Boombranche
Blitzkarriere Zeitarbeit

Vom Schmuddelkind zum Saubermann-Image - die Zeitarbeitsfirmen sind in den vergangenen Jahren erwachsen geworden. Vor allem für Fach- und Führungskräfte wird die Boombranche zur interessanten Alternative, und zwar trotz Wirtschaftskrise. Woher die Branche ihre Zuversicht nimmt.

HB. Bin ich der Nächste? Wann bin ich dran? Werde ich abbestellt, ausrangiert, arbeitslos? Diese Frage stellen sich dieser Tage immer mehr Menschen.
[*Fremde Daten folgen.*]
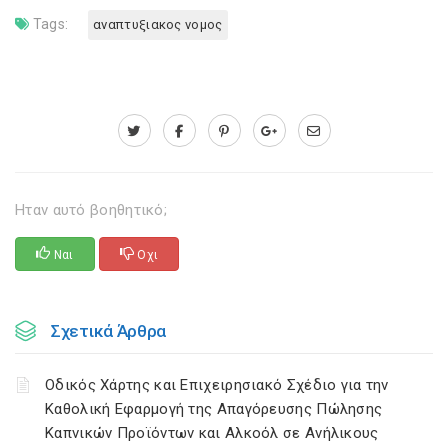
Tags:
αναπτυξιακος νομος
Ηταν αυτό βοηθητικό;
Ναι
Οχι
Σχετικά Άρθρα
Οδικός Χάρτης και Επιχειρησιακό Σχέδιο για την
Καθολική Εφαρμογή της Απαγόρευσης Πώλησης
Καπνικών Προϊόντων και Αλκοόλ σε Ανήλικους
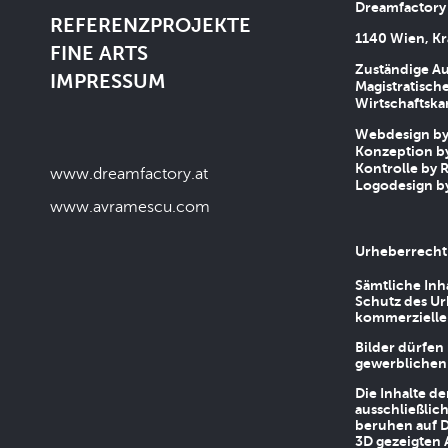
Dreamfactory
REFERENZPROJEKTE
1140 Wien, Kr
FINE ARTS
Zuständige Au
IMPRESSUM
Magistratische
Wirtschaftsk
Webdesign by 
Konzeption by
Kontrolle by R
www.dreamfactory.at
Logodesign by
www.avramescu.com
Urheberrecht
Sämtliche Inh
Schutz des Ur
kommerziellen
Bilder dürfen
gewerblichen
Die Inhalte d
ausschließlic
beruhen auf D
3D gezeigten 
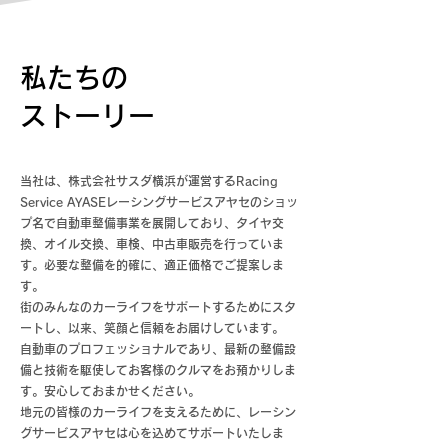
私たちの
ストーリー
当社は、株式会社サスダ横浜が運営するRacing
Service AYASEレーシングサービスアヤセのショッ
プ名で自動車整備事業を展開しており、タイヤ交
換、オイル交換、車検、中古車販売を行っていま
す。必要な整備を的確に、適正価格でご提案しま
す。
街のみんなのカーライフをサポートするためにスタ
ートし、以来、笑顔と信頼をお届けしています。
自動車のプロフェッショナルであり、最新の整備設
備と技術を駆使してお客様のクルマをお預かりしま
す。安心しておまかせください。
地元の皆様のカーライフを支えるために、レーシン
グサービスアヤセは心を込めてサポートいたしま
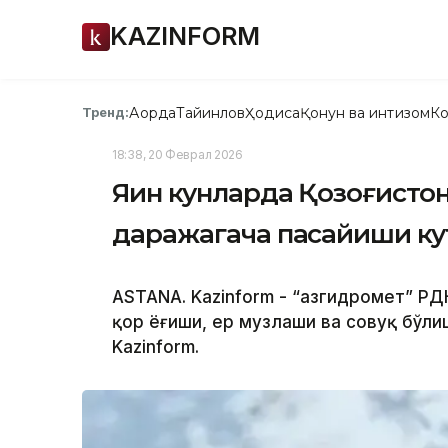
KAZINFORM
Ақорда
Тайинлов
Ҳодиса
Қонун ва интизом
Ко
Тренд:
18:38, 20 Феврал 2026
Яқин кунларда Қозоғисто
даражагача пасайиши ку
ASTANA. Kazinform - “Қазгидромет” РД
қор ёғиши, ер музлаши ва совуқ бўл
Kazinform.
Vor allem diejenigen, die als Nomaden der modernen Arbeitswelt beschäftigt sind: die Zeitarbeiter. Sie waren die Ersten, die vom Jobboom der letzten Jahre profitiert haben. Und sie sind jetzt die Ersten, die gehen müssen, nun, da die weltweite Wirtschaftskrise eine Branche nach der anderen erfasst.

Bei einer Erhebung des Bundesverbands der Deutschen Industrie (BDI) erklärten vier von zehn befragten Mittelständlern, dass sie sich bereits von Zeitarbeitern getrennt haben oder dies planen. Nach Angaben der Dienstleistungsgewerkschaft Verdi haben durch die Wirtschaftskrise bereits 100 000 Zeitarbeiter ihren Job verloren, insbesondere in der Automobilindustrie.

Doch Krise hin oder her - die Zeitarbeit hat in den vergangenen Jahren einen Aufschwung erlebt, der seinesgleichen sucht. Die Branche hat sich aus der Schmuddelecke gekämpft, und sich in der gesamten Europäischen Union und vor allem auf dem deutschen Arbeitsmarkt als Konjunkturstütze bewährt und dabei für Beschäftigungshöchststände gesorgt. Mittlerweile vermitteln die Personaldienstleister auch nicht mehr nur Geringqualifizierte, sondern spezialisiertes und hoch motiviertes Fachpersonal. Die breit aufgestellten Branchenführer Randstad, Adecco und Manpower führen Abteilungen, die "Technology" oder "Engineering" heißen. Zudem konzentrieren sich immer mehr Spezialanbieter auf die Vermittlung der begehrten Klientel. Weder beim Flugzeughersteller Airbus noch im deutschen Maschinenbau sind dem Branchenverband Zeitarbeit (BZA) Probleme mit Zeitarbeitern bekannt. Die Personaldienstleister sind sich deshalb sicher, dass Zeitarbeiter derzeit zwar aussehen mögen wie Krisenverlierer, langfristig aber das Zeug zum Krisengewinner haben. Vor allem diejenigen, die gut ausgebildet sind.

Dabei gab es eine Zeit, da schämte sich der Zeitarbeiter sein Anstellungsverhältnis preiszugeben und jede Fach- oder Führungskraft wäre davor zurückgezuckt, einen Zeitarbeitsjob anzunehmen. Die Branche war verpönt. Der Zeitarbeiter galt als Arbeitnehmer niederster Klasse, der unter Tage, am Stahlkocher oder als Hilfsarbeiter in Fabriken malochte. Er war ein Tagelöhner, ein Ungelernter, der sich heute hier und morgen dort für einen geringen Stundensatz andiente.

Es folgte die Zeit, in der war er heiß begehrt. Das war im jüngsten Wirtschaftsaufschwung, als die Firmen sich vor Aufträgen nicht retten konnten und die Stammbeschäftigten die Arbeit nicht mehr alleine schafften. Das waren die goldenen Zeiten der Zeitarbeiter, sie wurden nachgefragt wie selten zuvor. Die wie Pilze aus dem Boden schießenden Personaldienstleister kamen mit dem Verleihen von menschlicher Arbeitskraft kaum hinterher, das Geschäft blühte und bescherte ihnen riesige Umsatz- und Gewinnzuwächse. Die Zeitarbeit galt als Jobmotor. Im Juni letzten Jahres meldete die Bundesagentur für Arbeit knapp 800000 Zeitarbeitnehmer, ein Rekordstand. Dabei waren drei Viertel von ihnen zuvor ohne Job. "Zeitarbeit ist für viele Menschen die Brücke aus der Arbeitslosigkeit in eine sozialversicherungspflichtige Beschäftigung", lobte Dieter Hundt, Präsident der Bundesvereinigung der Deutschen Arbeitgeberverbände (BDA).